I think you can craft some plausible reason for a physician requirement, if evenly applied, since they could counsel and advise patients on use. Griswold specifically protected use for married couples via a clinic that involved a physician. This might even be true as to condoms that were intended to be used for birth control reasons. The lower federal court ridiculed the physician requirement here because condoms are not deemed to be risky items but birth control clinics did not just prescribe things or insert (such as IUDs) as necessary. They also counseled on birth control. It might be somewhat unclear why this as compared to numerous other health related behaviors requires physicians even when non-prescription items were used. Legislative discretion and all that can be offered here.
And, there was some idea -- especially right after Griswold -- that there was not even a fundamental right for the unmarried to use contraceptives at all. Thus, as to them, the rules was open to more flexibility. And, the only item that seemed to be at issue in that third category are condoms which for the purpose of prevention of the spread of disease arguably needed less physician involvement. Plus, given the spread of disease was more directly a matter of preventing harm to third parties, a lesser barrier to use here would make some degree of sense. OTOH, though maybe it was covered in briefing, the opinions/oral argument did not so parse things.

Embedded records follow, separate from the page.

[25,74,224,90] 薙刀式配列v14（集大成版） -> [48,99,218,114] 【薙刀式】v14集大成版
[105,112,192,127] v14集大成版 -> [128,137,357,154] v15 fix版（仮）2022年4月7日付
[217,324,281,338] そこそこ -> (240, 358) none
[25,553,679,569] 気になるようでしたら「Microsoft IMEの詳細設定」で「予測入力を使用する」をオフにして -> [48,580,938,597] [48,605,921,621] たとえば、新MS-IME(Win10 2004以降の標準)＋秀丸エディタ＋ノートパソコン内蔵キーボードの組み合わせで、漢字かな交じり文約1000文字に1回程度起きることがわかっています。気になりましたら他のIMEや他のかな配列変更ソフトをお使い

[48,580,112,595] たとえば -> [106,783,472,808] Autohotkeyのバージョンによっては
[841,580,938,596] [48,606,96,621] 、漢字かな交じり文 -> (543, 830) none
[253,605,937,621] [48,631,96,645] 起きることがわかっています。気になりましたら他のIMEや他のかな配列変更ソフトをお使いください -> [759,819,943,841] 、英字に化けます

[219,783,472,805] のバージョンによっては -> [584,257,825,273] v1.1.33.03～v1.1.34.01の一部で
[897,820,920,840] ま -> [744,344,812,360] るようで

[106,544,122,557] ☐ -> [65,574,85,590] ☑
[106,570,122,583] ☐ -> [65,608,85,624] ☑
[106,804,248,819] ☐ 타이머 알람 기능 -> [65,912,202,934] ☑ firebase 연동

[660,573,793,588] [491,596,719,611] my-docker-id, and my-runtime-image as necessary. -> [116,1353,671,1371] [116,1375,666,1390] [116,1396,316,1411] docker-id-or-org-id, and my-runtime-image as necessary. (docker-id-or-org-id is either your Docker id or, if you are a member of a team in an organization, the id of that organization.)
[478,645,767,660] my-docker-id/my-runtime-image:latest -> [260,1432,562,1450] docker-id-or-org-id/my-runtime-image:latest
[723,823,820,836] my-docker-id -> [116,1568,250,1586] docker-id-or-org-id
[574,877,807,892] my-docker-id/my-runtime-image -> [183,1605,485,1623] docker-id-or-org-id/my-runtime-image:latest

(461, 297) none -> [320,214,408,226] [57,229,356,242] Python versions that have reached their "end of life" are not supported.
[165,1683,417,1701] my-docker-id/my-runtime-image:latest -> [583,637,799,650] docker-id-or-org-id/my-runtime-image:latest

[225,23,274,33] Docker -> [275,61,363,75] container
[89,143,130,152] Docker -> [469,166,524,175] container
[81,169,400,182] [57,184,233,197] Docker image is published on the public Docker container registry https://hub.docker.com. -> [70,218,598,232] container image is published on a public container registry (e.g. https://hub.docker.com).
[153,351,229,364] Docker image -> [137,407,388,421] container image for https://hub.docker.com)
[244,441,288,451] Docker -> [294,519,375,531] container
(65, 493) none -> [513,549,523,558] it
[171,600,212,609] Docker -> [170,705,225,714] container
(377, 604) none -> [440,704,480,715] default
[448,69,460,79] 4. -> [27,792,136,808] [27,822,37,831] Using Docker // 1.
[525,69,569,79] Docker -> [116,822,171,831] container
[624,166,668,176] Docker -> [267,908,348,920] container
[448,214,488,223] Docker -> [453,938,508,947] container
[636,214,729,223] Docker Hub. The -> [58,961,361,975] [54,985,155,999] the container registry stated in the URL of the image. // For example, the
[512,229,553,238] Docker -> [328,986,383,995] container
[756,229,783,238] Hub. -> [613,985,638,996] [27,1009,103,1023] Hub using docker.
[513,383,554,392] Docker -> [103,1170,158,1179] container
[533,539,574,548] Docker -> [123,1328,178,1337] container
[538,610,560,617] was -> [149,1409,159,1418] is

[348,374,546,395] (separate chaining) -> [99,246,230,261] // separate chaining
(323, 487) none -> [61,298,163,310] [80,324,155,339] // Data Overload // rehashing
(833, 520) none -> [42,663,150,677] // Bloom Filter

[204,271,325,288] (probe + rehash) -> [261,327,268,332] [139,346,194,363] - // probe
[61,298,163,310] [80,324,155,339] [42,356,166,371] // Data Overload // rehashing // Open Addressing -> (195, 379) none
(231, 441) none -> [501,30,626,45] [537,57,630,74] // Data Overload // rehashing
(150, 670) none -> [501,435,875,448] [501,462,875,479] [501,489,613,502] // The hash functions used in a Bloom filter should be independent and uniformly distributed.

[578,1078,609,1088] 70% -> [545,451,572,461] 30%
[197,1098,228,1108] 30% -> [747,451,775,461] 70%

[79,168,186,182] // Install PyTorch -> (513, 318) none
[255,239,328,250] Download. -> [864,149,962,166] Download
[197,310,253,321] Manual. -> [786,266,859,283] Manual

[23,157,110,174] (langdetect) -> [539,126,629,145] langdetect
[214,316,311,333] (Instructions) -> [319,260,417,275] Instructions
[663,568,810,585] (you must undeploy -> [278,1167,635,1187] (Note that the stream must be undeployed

This sort of heavy lifting was avoided, probably for good reason as a whole. Mixing the constitutional rights involved and the whole history involved, as seen in Carey, basically the decision to use birth control was being singled out and it was illegitimate to do so. A more carefully crafted law without such baggage might be imagined but was not present. And soon enough, a broader individual liberty interest was upheld to make the whole thing somewhat besides the point.
Until next time -- you know we will return to these cases again.
---
* To remind: “Disease,” by Webster’s International Dictionary, is defined to be “an alteration in the state of the body, or of some of its organs, interrupting or disturbing the performance of the vital functions, and causing or threatening pain and sickness; illness; sickness; disorder.”